RECORDS PROVIDED: Begin

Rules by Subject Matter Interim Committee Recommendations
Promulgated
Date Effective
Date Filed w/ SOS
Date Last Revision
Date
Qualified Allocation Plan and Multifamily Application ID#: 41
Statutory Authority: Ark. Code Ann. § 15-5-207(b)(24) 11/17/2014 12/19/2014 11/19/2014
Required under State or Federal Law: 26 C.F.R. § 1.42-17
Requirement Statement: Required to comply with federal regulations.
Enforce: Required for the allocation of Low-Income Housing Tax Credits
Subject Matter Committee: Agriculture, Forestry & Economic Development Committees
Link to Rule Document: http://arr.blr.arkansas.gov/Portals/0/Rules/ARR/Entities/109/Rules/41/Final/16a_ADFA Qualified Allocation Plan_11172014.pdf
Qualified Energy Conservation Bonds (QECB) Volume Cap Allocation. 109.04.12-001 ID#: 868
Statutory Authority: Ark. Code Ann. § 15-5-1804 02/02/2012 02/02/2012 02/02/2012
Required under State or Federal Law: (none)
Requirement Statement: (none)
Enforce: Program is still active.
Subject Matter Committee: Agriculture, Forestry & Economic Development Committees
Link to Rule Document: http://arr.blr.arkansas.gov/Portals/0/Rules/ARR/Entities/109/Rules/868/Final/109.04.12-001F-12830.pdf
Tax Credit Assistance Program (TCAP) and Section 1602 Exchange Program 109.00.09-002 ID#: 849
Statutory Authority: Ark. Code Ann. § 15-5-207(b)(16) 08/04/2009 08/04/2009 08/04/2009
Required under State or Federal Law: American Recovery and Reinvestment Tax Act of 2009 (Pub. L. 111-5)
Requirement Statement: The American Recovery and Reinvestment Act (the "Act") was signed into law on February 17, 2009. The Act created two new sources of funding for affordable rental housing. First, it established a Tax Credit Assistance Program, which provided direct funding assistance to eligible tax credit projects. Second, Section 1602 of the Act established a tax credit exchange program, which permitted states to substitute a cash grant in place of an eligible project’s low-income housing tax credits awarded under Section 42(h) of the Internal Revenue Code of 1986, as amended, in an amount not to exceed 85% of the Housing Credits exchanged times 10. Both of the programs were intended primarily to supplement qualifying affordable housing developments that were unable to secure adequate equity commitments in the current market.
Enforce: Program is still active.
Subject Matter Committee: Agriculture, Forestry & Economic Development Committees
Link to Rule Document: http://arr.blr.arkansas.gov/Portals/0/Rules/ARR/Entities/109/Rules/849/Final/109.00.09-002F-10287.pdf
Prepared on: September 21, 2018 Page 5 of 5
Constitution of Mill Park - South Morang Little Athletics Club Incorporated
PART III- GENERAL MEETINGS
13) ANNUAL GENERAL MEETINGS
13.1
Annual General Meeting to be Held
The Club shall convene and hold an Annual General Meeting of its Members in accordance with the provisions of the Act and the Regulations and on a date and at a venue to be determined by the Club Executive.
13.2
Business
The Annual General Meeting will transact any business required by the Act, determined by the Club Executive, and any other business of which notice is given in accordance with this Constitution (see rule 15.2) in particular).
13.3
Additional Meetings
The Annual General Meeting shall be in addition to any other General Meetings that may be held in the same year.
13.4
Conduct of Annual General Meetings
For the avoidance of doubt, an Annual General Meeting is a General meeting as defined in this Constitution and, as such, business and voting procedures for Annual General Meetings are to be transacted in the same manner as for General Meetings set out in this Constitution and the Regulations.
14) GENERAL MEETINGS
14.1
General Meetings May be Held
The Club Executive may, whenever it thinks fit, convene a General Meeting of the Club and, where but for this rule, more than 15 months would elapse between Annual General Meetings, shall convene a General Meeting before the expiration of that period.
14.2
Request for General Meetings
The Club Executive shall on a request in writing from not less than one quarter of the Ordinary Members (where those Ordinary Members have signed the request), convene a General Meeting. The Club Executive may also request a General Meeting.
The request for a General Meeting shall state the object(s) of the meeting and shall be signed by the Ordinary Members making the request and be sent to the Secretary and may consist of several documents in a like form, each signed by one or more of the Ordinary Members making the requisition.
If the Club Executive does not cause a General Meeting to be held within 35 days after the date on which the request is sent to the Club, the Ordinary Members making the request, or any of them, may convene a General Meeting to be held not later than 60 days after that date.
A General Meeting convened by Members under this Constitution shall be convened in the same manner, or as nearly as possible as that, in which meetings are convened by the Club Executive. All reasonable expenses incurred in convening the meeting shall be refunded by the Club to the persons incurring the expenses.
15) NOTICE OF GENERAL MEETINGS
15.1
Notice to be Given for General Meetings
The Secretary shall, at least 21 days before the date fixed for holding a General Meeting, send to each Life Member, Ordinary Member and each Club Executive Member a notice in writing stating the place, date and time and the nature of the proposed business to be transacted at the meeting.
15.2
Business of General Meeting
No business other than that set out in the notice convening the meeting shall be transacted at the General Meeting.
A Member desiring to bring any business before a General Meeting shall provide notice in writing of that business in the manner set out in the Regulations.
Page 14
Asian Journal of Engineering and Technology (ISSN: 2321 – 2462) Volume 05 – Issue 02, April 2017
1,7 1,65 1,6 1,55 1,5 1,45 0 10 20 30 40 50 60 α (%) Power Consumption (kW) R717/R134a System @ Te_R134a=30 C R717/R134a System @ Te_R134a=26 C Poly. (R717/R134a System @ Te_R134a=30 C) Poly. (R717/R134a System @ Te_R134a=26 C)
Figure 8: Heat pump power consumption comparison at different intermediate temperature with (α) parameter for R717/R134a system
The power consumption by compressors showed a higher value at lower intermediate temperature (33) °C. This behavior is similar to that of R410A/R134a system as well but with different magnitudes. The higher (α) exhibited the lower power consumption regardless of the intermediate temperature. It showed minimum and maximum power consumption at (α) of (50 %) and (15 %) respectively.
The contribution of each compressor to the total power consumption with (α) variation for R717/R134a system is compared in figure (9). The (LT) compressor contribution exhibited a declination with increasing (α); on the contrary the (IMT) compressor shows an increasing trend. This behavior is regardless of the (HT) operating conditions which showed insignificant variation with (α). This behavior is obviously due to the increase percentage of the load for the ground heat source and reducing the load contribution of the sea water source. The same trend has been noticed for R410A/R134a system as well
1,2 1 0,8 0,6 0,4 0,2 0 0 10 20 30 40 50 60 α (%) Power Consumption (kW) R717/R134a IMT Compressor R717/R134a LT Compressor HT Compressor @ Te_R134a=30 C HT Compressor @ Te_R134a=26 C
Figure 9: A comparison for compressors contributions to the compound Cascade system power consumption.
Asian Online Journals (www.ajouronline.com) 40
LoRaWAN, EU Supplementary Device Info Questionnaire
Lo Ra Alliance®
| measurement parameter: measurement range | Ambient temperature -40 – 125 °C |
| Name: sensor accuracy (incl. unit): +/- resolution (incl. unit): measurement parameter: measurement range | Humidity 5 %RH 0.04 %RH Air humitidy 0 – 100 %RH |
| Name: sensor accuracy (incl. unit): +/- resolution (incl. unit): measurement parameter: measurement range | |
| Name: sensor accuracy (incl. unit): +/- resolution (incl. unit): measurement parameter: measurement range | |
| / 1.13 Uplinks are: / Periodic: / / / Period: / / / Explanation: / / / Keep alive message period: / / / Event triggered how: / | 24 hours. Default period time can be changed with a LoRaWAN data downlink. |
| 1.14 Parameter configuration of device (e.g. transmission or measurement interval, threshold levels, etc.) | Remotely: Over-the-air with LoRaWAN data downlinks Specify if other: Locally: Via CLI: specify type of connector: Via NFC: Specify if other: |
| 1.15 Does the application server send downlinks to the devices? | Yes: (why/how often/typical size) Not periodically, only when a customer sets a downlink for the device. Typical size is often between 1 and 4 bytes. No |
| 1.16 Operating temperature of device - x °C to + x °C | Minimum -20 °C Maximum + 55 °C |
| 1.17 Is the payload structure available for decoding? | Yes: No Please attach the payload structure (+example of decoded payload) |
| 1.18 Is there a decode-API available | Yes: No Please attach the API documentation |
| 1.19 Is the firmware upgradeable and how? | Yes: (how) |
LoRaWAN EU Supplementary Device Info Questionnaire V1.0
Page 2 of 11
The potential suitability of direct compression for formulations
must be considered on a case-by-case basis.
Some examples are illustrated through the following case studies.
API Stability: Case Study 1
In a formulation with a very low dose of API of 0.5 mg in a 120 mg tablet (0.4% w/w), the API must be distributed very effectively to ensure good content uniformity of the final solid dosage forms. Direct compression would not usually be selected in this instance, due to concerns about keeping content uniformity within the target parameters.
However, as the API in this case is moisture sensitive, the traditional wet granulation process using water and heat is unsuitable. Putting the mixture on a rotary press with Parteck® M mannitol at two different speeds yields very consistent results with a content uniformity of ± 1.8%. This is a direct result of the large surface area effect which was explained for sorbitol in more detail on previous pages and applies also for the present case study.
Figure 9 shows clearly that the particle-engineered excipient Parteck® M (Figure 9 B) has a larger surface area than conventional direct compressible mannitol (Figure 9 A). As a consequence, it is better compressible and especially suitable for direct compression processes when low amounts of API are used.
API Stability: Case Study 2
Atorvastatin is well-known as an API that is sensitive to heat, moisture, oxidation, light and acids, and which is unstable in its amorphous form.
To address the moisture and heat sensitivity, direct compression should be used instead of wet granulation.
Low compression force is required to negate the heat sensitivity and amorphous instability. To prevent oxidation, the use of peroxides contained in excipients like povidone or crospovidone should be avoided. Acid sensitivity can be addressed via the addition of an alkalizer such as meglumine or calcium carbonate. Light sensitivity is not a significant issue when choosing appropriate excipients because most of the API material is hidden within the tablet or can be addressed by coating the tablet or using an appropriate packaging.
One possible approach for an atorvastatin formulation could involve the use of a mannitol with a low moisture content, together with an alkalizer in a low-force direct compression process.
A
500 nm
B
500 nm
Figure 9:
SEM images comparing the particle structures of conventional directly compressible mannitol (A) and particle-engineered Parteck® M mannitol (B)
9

RECORDS PROVIDED: End

■ **ACTIVITY**:
Check the listing for the word "shows". Show each line that has it.

■ **ANSWER BOX**:
The contribution of each compressor to the total power consumption with (α) variation for R717/R134a system is compared in figure (9). The (LT) compressor contribution exhibited a declination with increasing (α); on the contrary the (IMT) compressor shows an increasing trend. This behavior is regardless of the (HT) operating conditions which showed insignificant variation with (α). This behavior is obviously due to the increase percentage of the load for the ground heat source and reducing the load contribution of the sea water source. The same trend has been noticed for R410A/R134a system as well
Figure 9 shows clearly that the particle-engineered excipient Parteck® M (Figure 9 B) has a larger surface area than conventional direct compressible mannitol (Figure 9 A). As a consequence, it is better compressible and especially suitable for direct compression processes when low amounts of API are used.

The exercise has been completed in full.